* **Aim of the exercise**:
Copy every line of the entries that includes the word "Бурятия".

- Opening Delimiter -

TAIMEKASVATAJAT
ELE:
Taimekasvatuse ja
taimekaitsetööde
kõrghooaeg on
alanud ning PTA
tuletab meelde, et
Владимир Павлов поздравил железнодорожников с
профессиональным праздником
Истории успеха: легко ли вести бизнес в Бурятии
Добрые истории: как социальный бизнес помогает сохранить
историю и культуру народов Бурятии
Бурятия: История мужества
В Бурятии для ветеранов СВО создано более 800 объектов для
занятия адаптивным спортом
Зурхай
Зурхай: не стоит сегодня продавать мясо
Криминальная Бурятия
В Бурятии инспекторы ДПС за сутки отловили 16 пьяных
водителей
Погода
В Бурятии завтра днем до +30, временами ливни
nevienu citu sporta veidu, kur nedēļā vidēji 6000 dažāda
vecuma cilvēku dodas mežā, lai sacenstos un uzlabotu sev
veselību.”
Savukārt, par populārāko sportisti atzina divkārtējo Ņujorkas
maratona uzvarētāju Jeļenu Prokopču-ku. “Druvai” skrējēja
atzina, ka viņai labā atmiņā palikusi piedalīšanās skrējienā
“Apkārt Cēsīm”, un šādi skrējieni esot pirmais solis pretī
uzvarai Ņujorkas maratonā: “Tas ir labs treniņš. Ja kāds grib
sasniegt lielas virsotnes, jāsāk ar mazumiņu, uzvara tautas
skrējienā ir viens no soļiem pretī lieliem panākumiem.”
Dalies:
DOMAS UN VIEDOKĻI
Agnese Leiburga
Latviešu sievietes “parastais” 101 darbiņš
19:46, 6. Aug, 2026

- Closing Delimiter -
- Opening Delimiter -

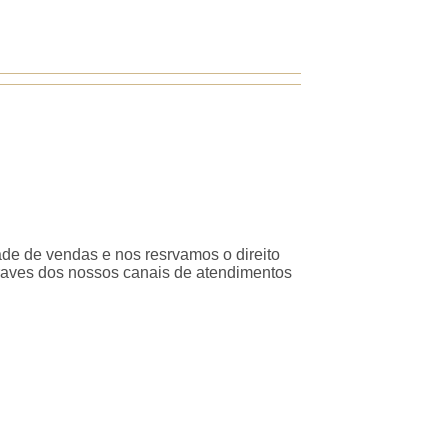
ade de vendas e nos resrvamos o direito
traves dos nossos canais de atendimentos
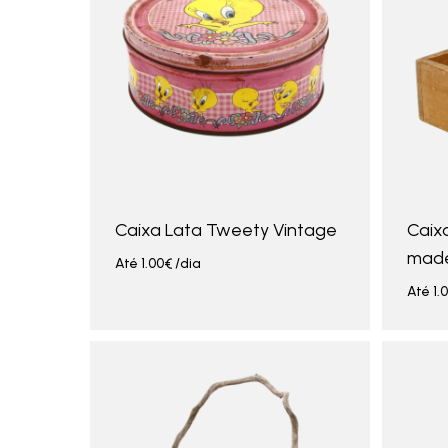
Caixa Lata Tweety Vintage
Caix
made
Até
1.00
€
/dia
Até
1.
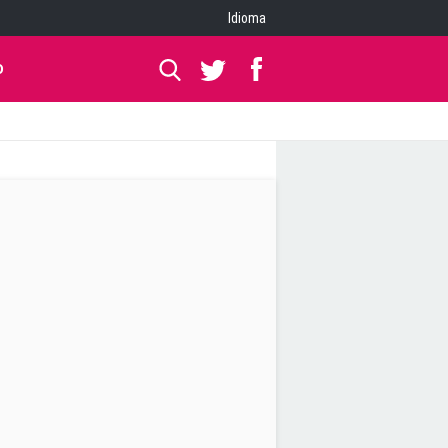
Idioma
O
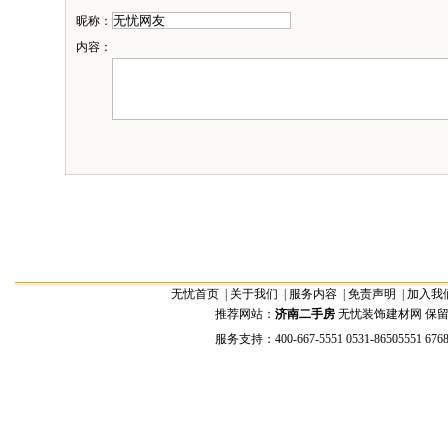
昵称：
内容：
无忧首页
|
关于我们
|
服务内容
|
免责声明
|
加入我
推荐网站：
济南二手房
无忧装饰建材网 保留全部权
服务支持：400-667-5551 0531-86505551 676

- Closing Delimiter -

* **Reply**:
Бурятия: История мужества
Криминальная Бурятия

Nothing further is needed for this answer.